Let $A$ be a proper subset of $X$ and $B$ a proper subset of $Y$. If $X,Y$ are connected. Show that
$X\times Y\backslash (A\times B)$ is connected.
Lemma: Let $X$ be a space and $A_1,A_2…,A_n$ a finite sequence of connected subsets in $X$. If $A_j\cap A_{j+1}\neq \varnothing$ for each $j=1,2…,n-1$ then $A_1\cup A_2 \cup…A_n$ is connected.
My attempt:
Fix $a\in X\backslash A$ and fix $b\in Y\backslash B$..
Observe, $\{$ $a$ $\} \times Y$ and $X\times \{$ b $\}$ are connected. Let $x\in X\backslash A$ and$y\in Y\backslash B$. Put
$T_{xy}=(\{x \}\times Y)$ $\cup (X\times \{b\}) \cup (\{a\} \times Y$) $\cup$ $(X \times \{y \})$
Then, $T_{xy}$ is connected because of the above lemma. Put $T=\bigcup_{x\in X\backslash A}\bigcup_{y\in Y\backslash B} T_{xy}$ . Then, $T$ is connected because each $T_{xy}$ contains $(a,b)$ and each $T_{xy}$ is connected
Is this correct?
Best Answer
Yes, your approach is correct. But the lemma doesn't apply here since you don't have a finite (Or even it may not be enumerable) collection of connected subsets.

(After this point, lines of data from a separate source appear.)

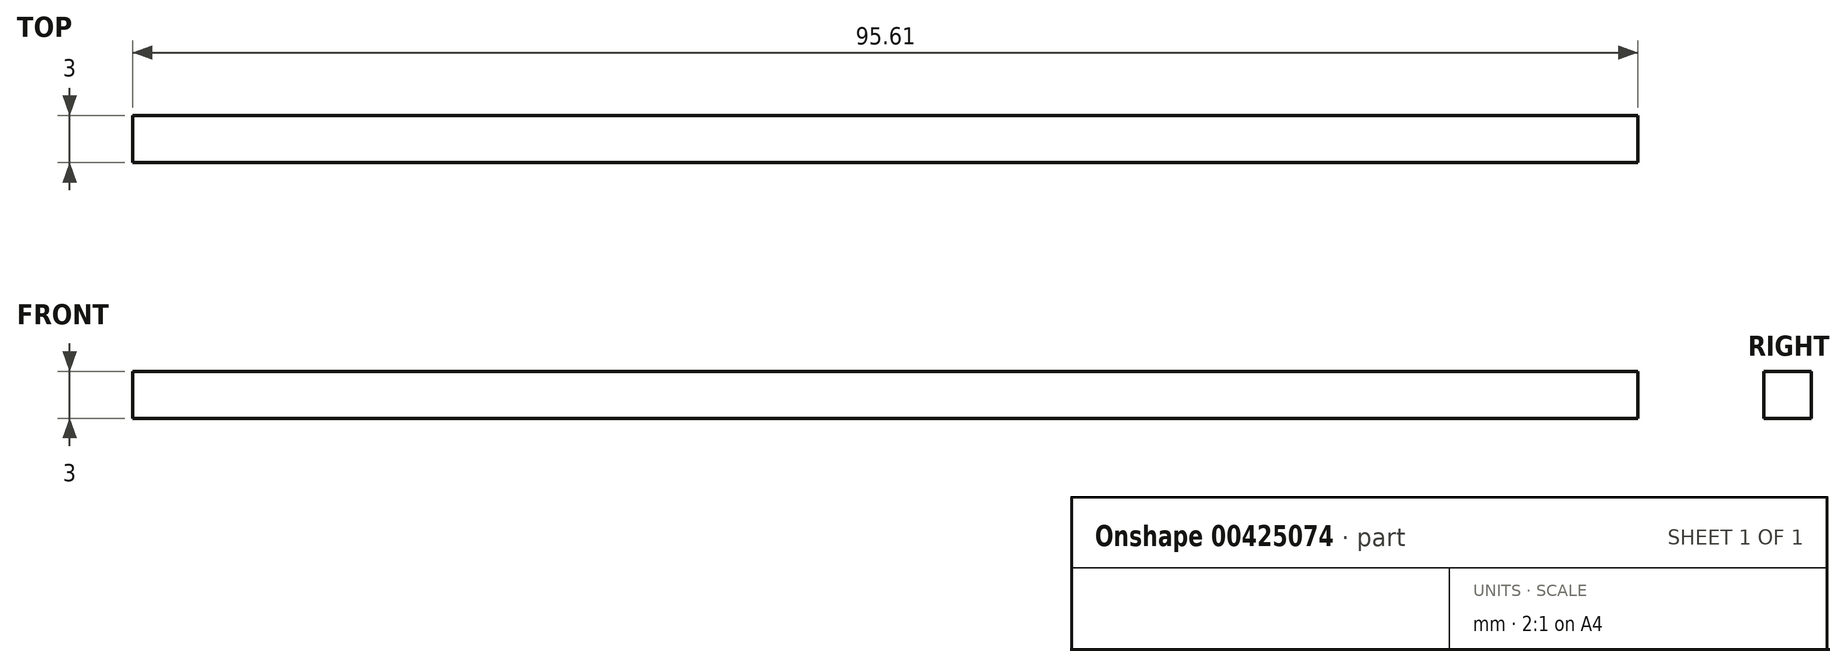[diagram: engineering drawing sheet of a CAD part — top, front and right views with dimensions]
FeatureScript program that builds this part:
annotation { "Feature Type Name" : "Feature", "Feature Type Description" : "" }
export const myFeature = defineFeature(function(context is Context, id is Id, definition is map)
    precondition{}
    {
        {
            var Q0;
            Q0=qCreatedBy(makeId("Top.planeOp"),FACE);
            var sketch = newSketch(context, id + "F0", { "sketchPlane" : qUnion([Q0])});
            skLineSegment(sketch, "E0.bottom", {"start": v(-142.94, 6.34) * mm, "end": v(-47.33, 6.34) * mm});
            skLineSegment(sketch, "E0.top", {"start": v(-142.94, 9.34) * mm, "end": v(-47.33, 9.34) * mm});
            skLineSegment(sketch, "E0.left", {"start": v(-142.94, 6.34) * mm, "end": v(-142.94, 9.34) * mm});
            skLineSegment(sketch, "E0.right", {"start": v(-47.33, 6.34) * mm, "end": v(-47.33, 9.34) * mm});
            skSolve(sketch);
        }
        {
            var Q0;
            Q0 = qSketchRegion(id + "F0", true);
            extrude(context, id + "F1", {"entities" : qUnion([Q0]), "depth" : 3 * mm});
        }
    });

The lemma which applies here would be : Let, $X$ be a topological space and $\{A_{\alpha}\}$ be a collection of connected subsets of $X$ such that $A_{\alpha} \cap A_{\beta} \neq \emptyset \forall \alpha, \beta$ then $\cup_{\alpha} A_{\alpha}$ is connected.